Given records
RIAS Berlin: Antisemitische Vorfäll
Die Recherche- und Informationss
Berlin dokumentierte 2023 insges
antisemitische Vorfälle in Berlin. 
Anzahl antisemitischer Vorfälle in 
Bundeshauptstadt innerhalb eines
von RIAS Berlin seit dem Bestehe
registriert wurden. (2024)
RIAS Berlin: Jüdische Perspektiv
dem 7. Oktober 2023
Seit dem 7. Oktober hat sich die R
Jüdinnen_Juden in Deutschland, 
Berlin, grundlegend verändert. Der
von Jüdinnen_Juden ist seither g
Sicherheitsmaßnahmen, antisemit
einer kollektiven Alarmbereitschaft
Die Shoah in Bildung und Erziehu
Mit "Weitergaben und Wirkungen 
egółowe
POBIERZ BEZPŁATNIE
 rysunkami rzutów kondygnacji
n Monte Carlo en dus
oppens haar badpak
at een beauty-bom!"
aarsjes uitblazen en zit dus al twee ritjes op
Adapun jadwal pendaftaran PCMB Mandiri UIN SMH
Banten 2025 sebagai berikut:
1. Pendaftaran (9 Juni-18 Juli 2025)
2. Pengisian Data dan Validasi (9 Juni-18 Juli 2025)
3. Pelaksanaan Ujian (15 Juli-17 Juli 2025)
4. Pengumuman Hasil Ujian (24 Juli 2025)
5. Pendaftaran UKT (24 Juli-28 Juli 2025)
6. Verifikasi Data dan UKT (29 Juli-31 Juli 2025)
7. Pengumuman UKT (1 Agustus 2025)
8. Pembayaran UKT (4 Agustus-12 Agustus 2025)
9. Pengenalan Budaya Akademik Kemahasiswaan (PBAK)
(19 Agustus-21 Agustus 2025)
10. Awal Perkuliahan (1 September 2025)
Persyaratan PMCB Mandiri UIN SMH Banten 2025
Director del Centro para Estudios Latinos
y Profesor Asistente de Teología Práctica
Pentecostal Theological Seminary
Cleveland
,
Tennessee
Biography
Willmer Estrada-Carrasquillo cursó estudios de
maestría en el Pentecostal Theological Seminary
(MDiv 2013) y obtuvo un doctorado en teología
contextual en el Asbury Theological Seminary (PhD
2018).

What you should do
Reproduce the text of all the records above, line for line, with no changes.

Output of the task
RIAS Berlin: Antisemitische Vorfäll
Die Recherche- und Informationss
Berlin dokumentierte 2023 insges
antisemitische Vorfälle in Berlin. 
Anzahl antisemitischer Vorfälle in 
Bundeshauptstadt innerhalb eines
von RIAS Berlin seit dem Bestehe
registriert wurden. (2024)
RIAS Berlin: Jüdische Perspektiv
dem 7. Oktober 2023
Seit dem 7. Oktober hat sich die R
Jüdinnen_Juden in Deutschland, 
Berlin, grundlegend verändert. Der
von Jüdinnen_Juden ist seither g
Sicherheitsmaßnahmen, antisemit
einer kollektiven Alarmbereitschaft
Die Shoah in Bildung und Erziehu
Mit "Weitergaben und Wirkungen 
egółowe
POBIERZ BEZPŁATNIE
 rysunkami rzutów kondygnacji
n Monte Carlo en dus
oppens haar badpak
at een beauty-bom!"
aarsjes uitblazen en zit dus al twee ritjes op
Adapun jadwal pendaftaran PCMB Mandiri UIN SMH
Banten 2025 sebagai berikut:
1. Pendaftaran (9 Juni-18 Juli 2025)
2. Pengisian Data dan Validasi (9 Juni-18 Juli 2025)
3. Pelaksanaan Ujian (15 Juli-17 Juli 2025)
4. Pengumuman Hasil Ujian (24 Juli 2025)
5. Pendaftaran UKT (24 Juli-28 Juli 2025)
6. Verifikasi Data dan UKT (29 Juli-31 Juli 2025)
7. Pengumuman UKT (1 Agustus 2025)
8. Pembayaran UKT (4 Agustus-12 Agustus 2025)
9. Pengenalan Budaya Akademik Kemahasiswaan (PBAK)
(19 Agustus-21 Agustus 2025)
10. Awal Perkuliahan (1 September 2025)
Persyaratan PMCB Mandiri UIN SMH Banten 2025
Director del Centro para Estudios Latinos
y Profesor Asistente de Teología Práctica
Pentecostal Theological Seminary
Cleveland
,
Tennessee
Biography
Willmer Estrada-Carrasquillo cursó estudios de
maestría en el Pentecostal Theological Seminary
(MDiv 2013) y obtuvo un doctorado en teología
contextual en el Asbury Theological Seminary (PhD
2018).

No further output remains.